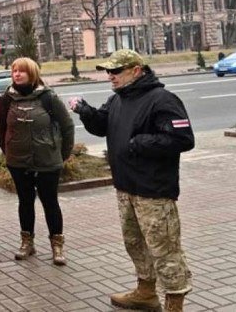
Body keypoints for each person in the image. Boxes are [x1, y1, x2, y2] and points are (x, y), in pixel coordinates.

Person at [69, 49, 194, 312]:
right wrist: (85, 111)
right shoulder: (118, 99)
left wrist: (141, 142)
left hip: (154, 191)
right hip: (126, 187)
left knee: (164, 249)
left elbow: (183, 139)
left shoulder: (162, 99)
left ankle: (174, 303)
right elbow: (101, 125)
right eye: (108, 71)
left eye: (116, 71)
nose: (110, 76)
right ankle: (146, 293)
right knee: (135, 243)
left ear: (136, 71)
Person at [0, 57, 74, 266]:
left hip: (47, 160)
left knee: (50, 202)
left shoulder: (48, 97)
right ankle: (27, 242)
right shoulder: (6, 99)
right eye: (14, 71)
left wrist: (62, 154)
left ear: (32, 73)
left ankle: (57, 245)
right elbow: (0, 127)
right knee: (25, 201)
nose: (17, 74)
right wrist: (8, 150)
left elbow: (67, 126)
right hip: (18, 161)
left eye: (21, 71)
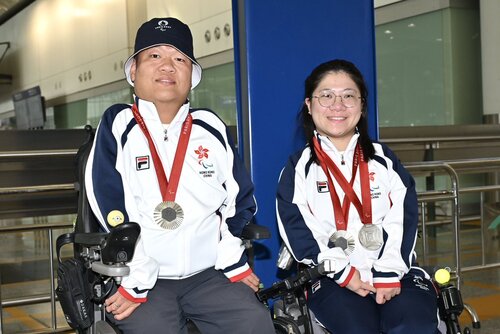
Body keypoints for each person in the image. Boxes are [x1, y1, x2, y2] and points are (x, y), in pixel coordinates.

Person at [85, 17, 275, 333]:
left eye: (179, 59)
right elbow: (108, 201)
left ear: (192, 76)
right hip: (143, 276)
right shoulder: (118, 124)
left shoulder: (209, 127)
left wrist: (232, 260)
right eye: (154, 56)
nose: (167, 67)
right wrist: (136, 277)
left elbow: (239, 201)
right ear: (133, 71)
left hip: (208, 274)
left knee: (255, 322)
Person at [276, 59, 440, 333]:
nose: (337, 105)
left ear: (362, 106)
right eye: (326, 95)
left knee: (413, 324)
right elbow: (299, 231)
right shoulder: (299, 169)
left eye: (348, 96)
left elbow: (404, 217)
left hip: (394, 270)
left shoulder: (384, 160)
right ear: (309, 105)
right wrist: (344, 272)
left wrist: (388, 271)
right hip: (332, 277)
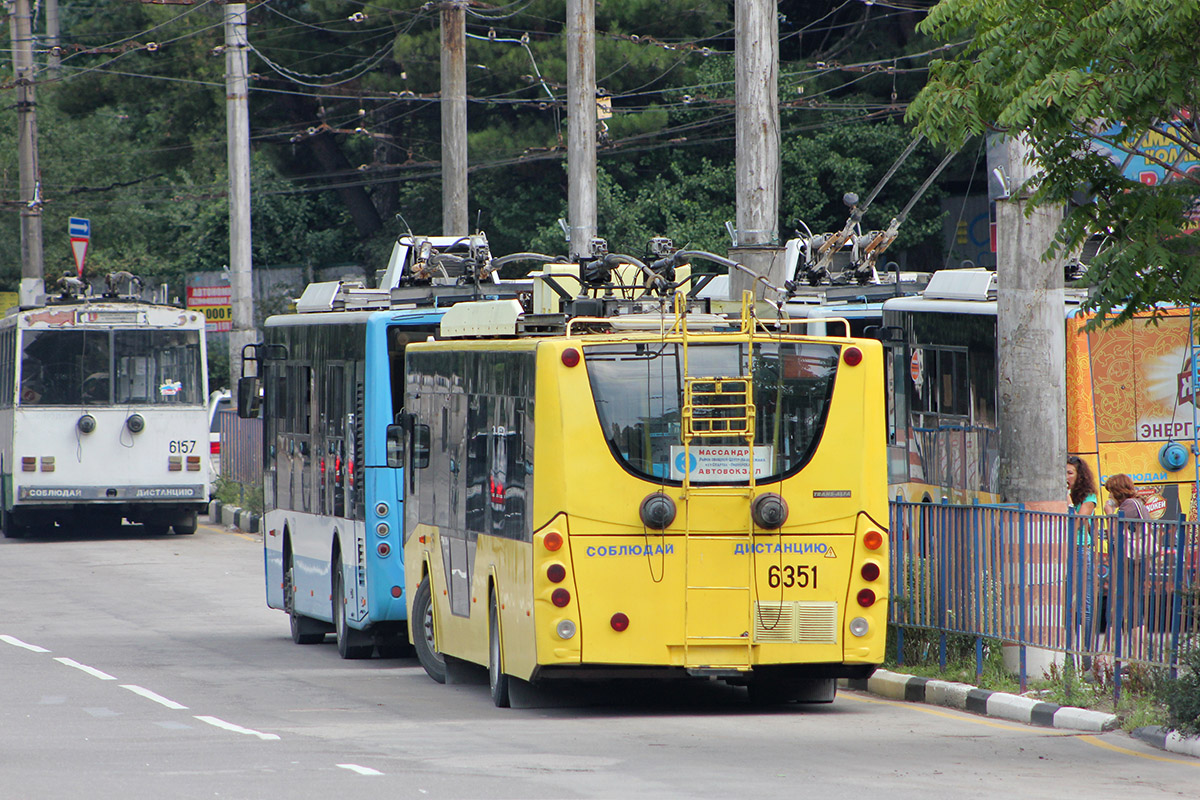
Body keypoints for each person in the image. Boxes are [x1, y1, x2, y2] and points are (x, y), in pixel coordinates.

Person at [1103, 473, 1152, 661]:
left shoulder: (1129, 506)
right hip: (1136, 561)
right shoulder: (1136, 503)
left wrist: (1110, 515)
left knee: (1128, 607)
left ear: (1117, 492)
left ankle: (1133, 656)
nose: (1109, 497)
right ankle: (1122, 654)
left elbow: (1115, 534)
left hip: (1132, 562)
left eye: (1110, 493)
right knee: (1128, 606)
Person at [1066, 455, 1099, 658]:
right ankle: (1068, 650)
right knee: (1065, 601)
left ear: (1079, 476)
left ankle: (1086, 652)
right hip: (1063, 549)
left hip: (1081, 549)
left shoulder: (1088, 497)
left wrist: (1068, 499)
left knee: (1084, 604)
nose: (1066, 477)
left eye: (1069, 473)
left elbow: (1076, 523)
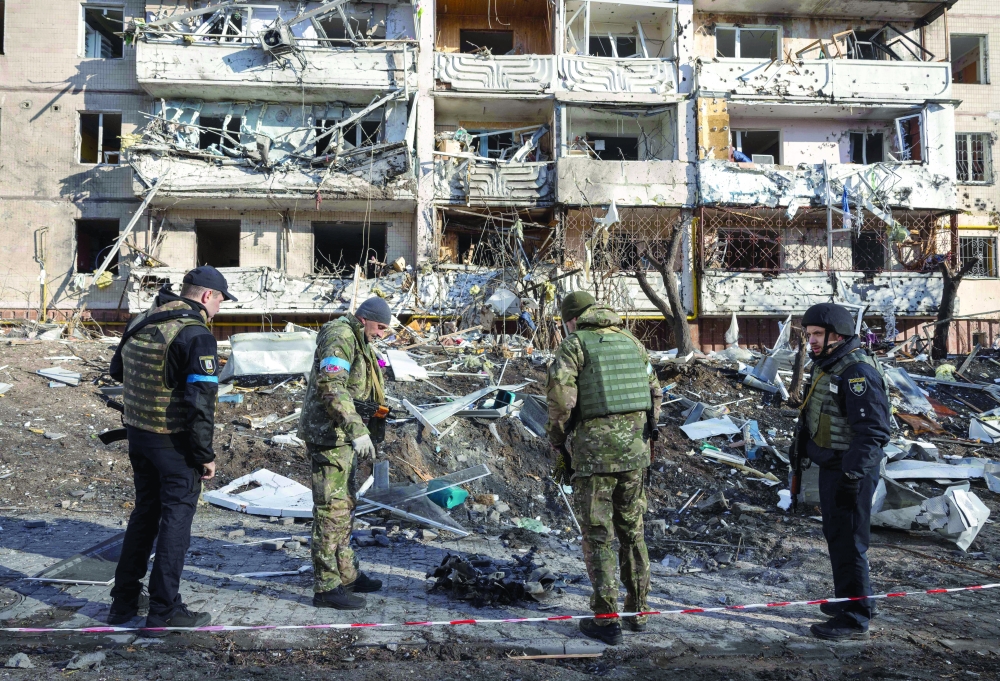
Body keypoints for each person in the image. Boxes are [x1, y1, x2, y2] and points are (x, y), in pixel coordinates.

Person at [108, 266, 235, 629]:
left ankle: (123, 604)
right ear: (208, 296)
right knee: (175, 522)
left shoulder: (143, 318)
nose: (220, 309)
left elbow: (118, 371)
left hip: (137, 434)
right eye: (222, 301)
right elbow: (201, 402)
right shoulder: (196, 335)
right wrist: (204, 455)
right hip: (173, 443)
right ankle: (164, 611)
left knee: (145, 514)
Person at [545, 291, 662, 645]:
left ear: (572, 319)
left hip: (594, 456)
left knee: (598, 534)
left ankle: (606, 619)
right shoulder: (632, 342)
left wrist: (557, 441)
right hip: (636, 454)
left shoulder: (575, 345)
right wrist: (647, 437)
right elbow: (655, 393)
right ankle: (638, 610)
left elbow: (561, 401)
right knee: (632, 531)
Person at [796, 303, 891, 640]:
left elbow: (873, 433)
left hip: (851, 471)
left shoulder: (856, 373)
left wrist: (852, 477)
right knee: (838, 537)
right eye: (809, 335)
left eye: (818, 334)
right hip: (835, 467)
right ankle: (851, 598)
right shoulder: (831, 365)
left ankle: (855, 617)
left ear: (838, 334)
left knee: (851, 542)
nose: (812, 341)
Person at [298, 297, 392, 610]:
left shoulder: (358, 337)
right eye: (379, 327)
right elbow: (332, 386)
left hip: (341, 437)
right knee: (331, 510)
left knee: (345, 505)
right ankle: (326, 586)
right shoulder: (340, 336)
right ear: (364, 318)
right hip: (330, 436)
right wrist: (357, 429)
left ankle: (346, 574)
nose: (381, 334)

- _Exercise directions_
Please, from the material above, copy only the lines from the line with "nose: (1109, 497)" up to and including the line with "left shoulder: (1088, 497)", exactly as written.

- _Exercise answer_
nose: (1109, 497)
right ankle: (1122, 654)
left elbow: (1115, 534)
left hip: (1132, 562)
left eye: (1110, 493)
right knee: (1128, 606)
Person at [1066, 455, 1099, 658]:
right ankle: (1068, 650)
right knee: (1065, 601)
left ear: (1079, 476)
left ankle: (1086, 652)
right hip: (1063, 549)
left hip: (1081, 549)
left shoulder: (1088, 497)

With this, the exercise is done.